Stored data
*** Begin section ***
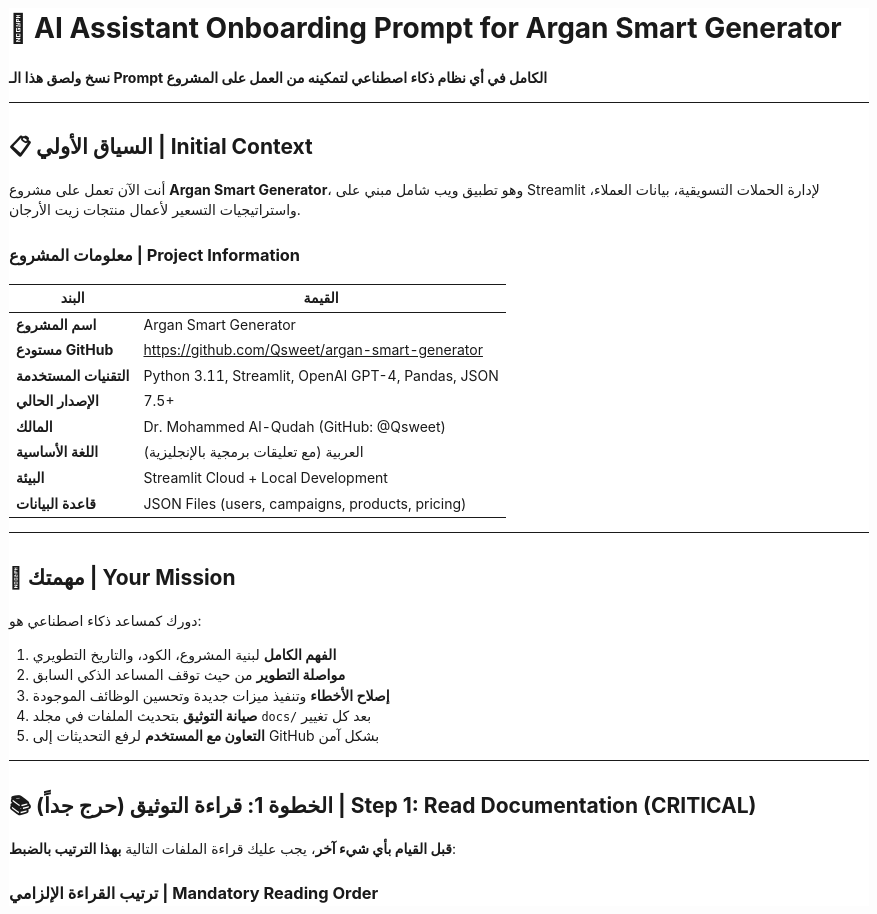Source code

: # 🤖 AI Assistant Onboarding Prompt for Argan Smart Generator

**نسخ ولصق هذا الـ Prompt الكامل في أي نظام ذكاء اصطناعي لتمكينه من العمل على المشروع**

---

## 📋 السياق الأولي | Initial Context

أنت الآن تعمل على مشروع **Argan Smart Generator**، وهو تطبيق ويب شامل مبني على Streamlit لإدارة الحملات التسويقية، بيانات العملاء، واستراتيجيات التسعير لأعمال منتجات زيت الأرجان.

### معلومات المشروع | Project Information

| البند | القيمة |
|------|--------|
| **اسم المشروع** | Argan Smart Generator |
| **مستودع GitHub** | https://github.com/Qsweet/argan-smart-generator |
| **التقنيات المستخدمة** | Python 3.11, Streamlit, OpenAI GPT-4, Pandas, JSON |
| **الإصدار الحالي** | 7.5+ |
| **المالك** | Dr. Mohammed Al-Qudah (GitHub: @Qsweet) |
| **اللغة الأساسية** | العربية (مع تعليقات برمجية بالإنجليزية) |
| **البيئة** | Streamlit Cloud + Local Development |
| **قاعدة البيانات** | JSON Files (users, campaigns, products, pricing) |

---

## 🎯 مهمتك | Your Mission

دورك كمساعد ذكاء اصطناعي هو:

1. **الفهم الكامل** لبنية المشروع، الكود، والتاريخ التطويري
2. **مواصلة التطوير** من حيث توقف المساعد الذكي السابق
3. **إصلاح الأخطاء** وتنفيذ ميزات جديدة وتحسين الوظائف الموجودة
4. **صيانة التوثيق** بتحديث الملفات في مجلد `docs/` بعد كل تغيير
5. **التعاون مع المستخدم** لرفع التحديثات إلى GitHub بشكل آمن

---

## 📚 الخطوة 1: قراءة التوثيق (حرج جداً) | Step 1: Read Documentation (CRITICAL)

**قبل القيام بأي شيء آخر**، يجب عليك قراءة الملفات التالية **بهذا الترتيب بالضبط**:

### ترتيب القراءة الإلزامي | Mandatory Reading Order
*** End section ***
*** Begin section ***
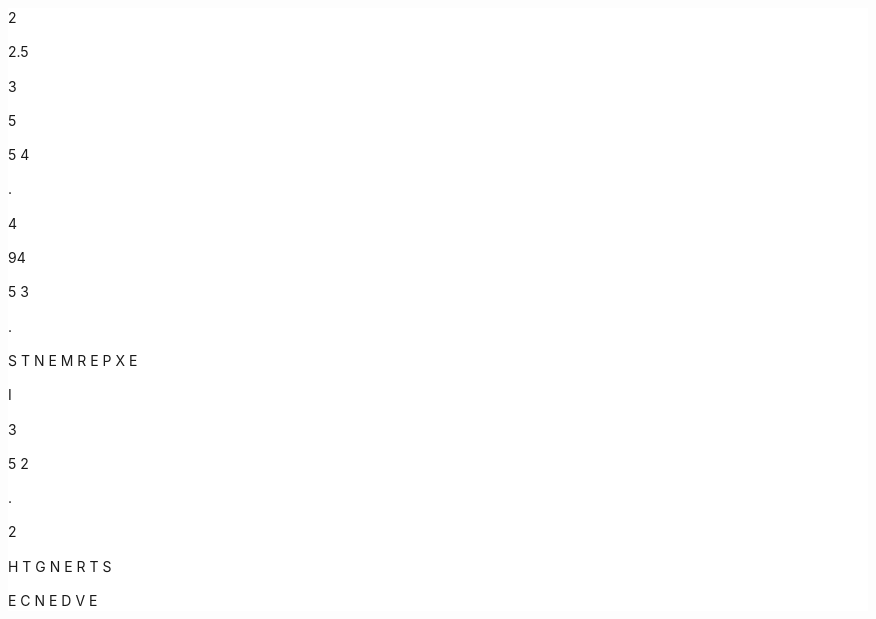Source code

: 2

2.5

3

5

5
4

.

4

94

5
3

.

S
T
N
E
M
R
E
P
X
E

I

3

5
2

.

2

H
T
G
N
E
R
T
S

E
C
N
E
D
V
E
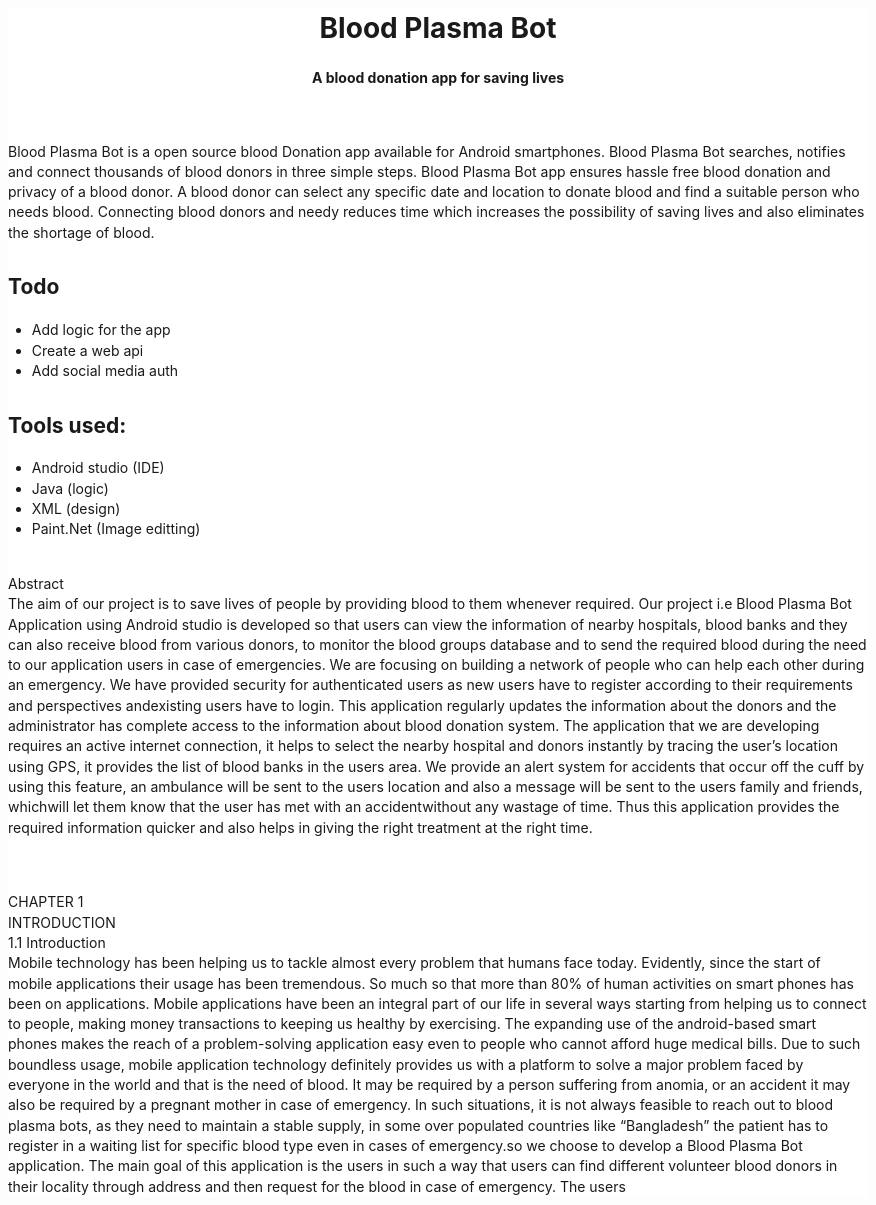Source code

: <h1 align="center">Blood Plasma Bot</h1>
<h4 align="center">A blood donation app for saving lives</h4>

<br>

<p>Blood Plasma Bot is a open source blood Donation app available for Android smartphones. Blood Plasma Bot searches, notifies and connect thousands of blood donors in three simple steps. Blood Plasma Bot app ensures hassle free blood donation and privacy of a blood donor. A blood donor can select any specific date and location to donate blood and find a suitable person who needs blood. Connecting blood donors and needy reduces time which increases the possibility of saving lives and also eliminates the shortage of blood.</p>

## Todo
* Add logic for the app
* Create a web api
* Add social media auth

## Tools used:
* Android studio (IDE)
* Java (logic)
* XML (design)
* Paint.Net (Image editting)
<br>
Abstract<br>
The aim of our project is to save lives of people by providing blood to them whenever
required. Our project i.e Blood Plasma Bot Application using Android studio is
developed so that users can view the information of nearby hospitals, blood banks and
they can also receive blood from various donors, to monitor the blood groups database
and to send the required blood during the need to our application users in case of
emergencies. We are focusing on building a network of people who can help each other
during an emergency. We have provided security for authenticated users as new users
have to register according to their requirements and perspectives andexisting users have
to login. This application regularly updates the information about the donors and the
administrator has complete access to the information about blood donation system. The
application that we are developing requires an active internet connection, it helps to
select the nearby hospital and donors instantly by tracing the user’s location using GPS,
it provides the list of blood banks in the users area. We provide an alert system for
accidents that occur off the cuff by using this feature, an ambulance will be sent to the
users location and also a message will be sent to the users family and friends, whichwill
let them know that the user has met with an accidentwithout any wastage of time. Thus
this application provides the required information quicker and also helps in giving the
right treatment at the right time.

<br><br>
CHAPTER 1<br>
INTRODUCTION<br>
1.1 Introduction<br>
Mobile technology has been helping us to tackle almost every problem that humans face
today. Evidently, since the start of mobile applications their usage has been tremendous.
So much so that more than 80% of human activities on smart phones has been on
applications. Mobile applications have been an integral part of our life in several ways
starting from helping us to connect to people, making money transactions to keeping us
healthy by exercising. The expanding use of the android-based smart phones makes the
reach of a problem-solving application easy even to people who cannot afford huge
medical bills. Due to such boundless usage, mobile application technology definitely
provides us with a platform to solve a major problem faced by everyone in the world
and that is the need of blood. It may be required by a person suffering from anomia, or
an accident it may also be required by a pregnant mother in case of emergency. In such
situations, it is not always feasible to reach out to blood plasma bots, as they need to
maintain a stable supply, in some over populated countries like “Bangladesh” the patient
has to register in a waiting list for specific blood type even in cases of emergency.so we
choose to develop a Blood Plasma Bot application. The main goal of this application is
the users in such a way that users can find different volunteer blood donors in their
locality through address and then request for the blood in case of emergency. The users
*** End section ***
▶ Your assignment:
Extract all lines of the records above that include "GitHub".

▶ Solution for this task:
| **مستودع GitHub** | https://github.com/Qsweet/argan-smart-generator |
| **المالك** | Dr. Mohammed Al-Qudah (GitHub: @Qsweet) |
5. **التعاون مع المستخدم** لرفع التحديثات إلى GitHub بشكل آمن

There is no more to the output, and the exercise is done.